__WORK ORDER__.
First find the line with "right elbow: (496, 356)", then reproduce it and all following lines of the data to the end, exactly and with no pictures, adding nothing.

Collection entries
+===+

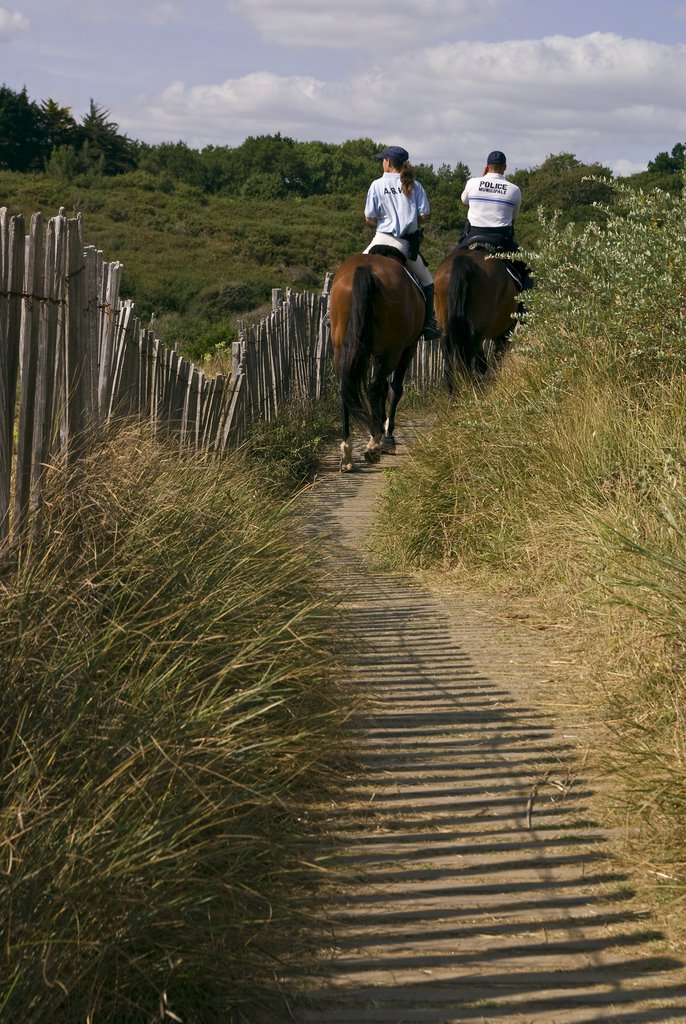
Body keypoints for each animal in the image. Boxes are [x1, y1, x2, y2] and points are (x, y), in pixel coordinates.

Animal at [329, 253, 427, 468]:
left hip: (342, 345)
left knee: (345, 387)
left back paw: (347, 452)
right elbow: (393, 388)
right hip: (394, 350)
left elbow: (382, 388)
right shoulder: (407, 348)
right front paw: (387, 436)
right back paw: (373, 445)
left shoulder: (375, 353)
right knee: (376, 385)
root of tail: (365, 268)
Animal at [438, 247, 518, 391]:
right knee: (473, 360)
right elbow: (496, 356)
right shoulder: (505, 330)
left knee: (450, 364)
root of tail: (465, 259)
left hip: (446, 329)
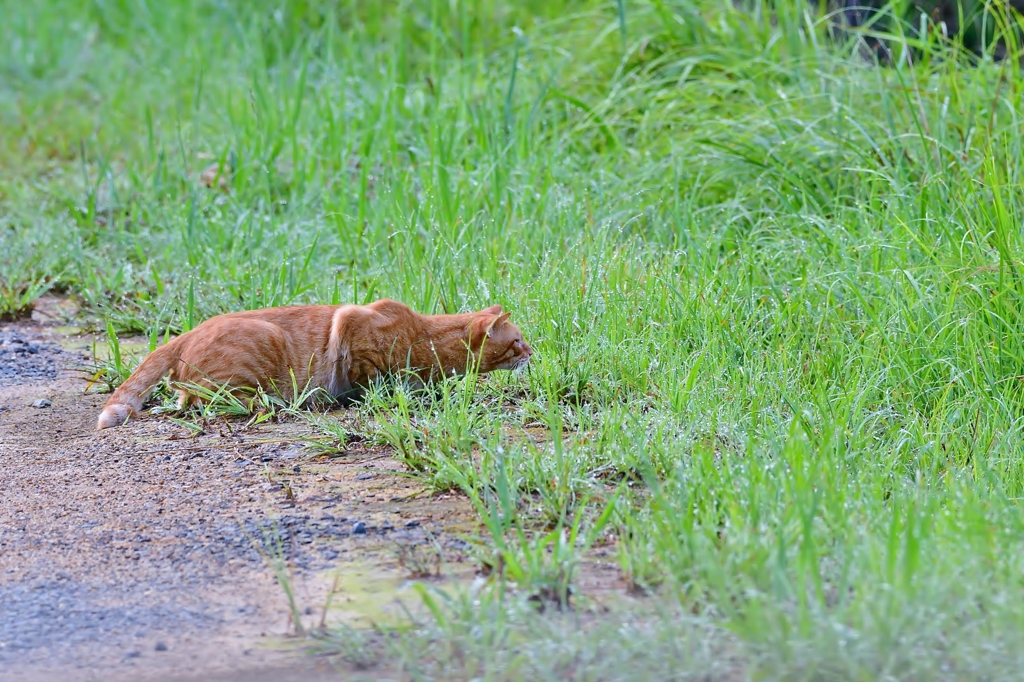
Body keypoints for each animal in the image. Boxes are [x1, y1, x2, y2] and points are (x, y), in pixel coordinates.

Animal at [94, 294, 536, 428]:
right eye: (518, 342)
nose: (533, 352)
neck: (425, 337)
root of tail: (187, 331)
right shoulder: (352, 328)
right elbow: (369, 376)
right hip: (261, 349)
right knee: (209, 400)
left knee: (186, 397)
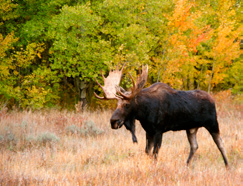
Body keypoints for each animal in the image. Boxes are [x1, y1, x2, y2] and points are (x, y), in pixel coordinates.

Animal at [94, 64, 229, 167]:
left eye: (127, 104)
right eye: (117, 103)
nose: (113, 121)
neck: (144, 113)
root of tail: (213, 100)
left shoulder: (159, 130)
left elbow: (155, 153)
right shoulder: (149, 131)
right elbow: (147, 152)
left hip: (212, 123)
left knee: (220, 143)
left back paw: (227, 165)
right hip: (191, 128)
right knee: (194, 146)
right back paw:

+===+

__RESULT OF THE EXERCISE__.
right elbow: (496, 356)
right shoulder: (505, 330)
left knee: (450, 364)
root of tail: (465, 259)
left hip: (446, 329)
Body keypoints for each animal in the image. Boxes are [x1, y1, x2, y2] and points are (x, y), in pixel coordinates.

Animal at [94, 294, 536, 428]:
right eye: (518, 342)
nose: (533, 352)
neck: (425, 337)
root of tail: (187, 331)
right shoulder: (352, 328)
right elbow: (369, 376)
right hip: (261, 349)
right knee: (209, 400)
left knee: (186, 397)
Body keypoints for each animal in the image. Boxes are [x1, y1, x2, y2] and points are (x, y), in pixel coordinates.

Animal at [94, 64, 229, 167]:
left eye: (127, 104)
right eye: (117, 103)
nose: (113, 121)
neck: (144, 113)
root of tail: (213, 100)
left shoulder: (159, 130)
left elbow: (155, 153)
right shoulder: (149, 131)
right elbow: (147, 152)
left hip: (212, 123)
left knee: (220, 143)
left back paw: (227, 165)
right hip: (191, 128)
right knee: (194, 146)
right back paw:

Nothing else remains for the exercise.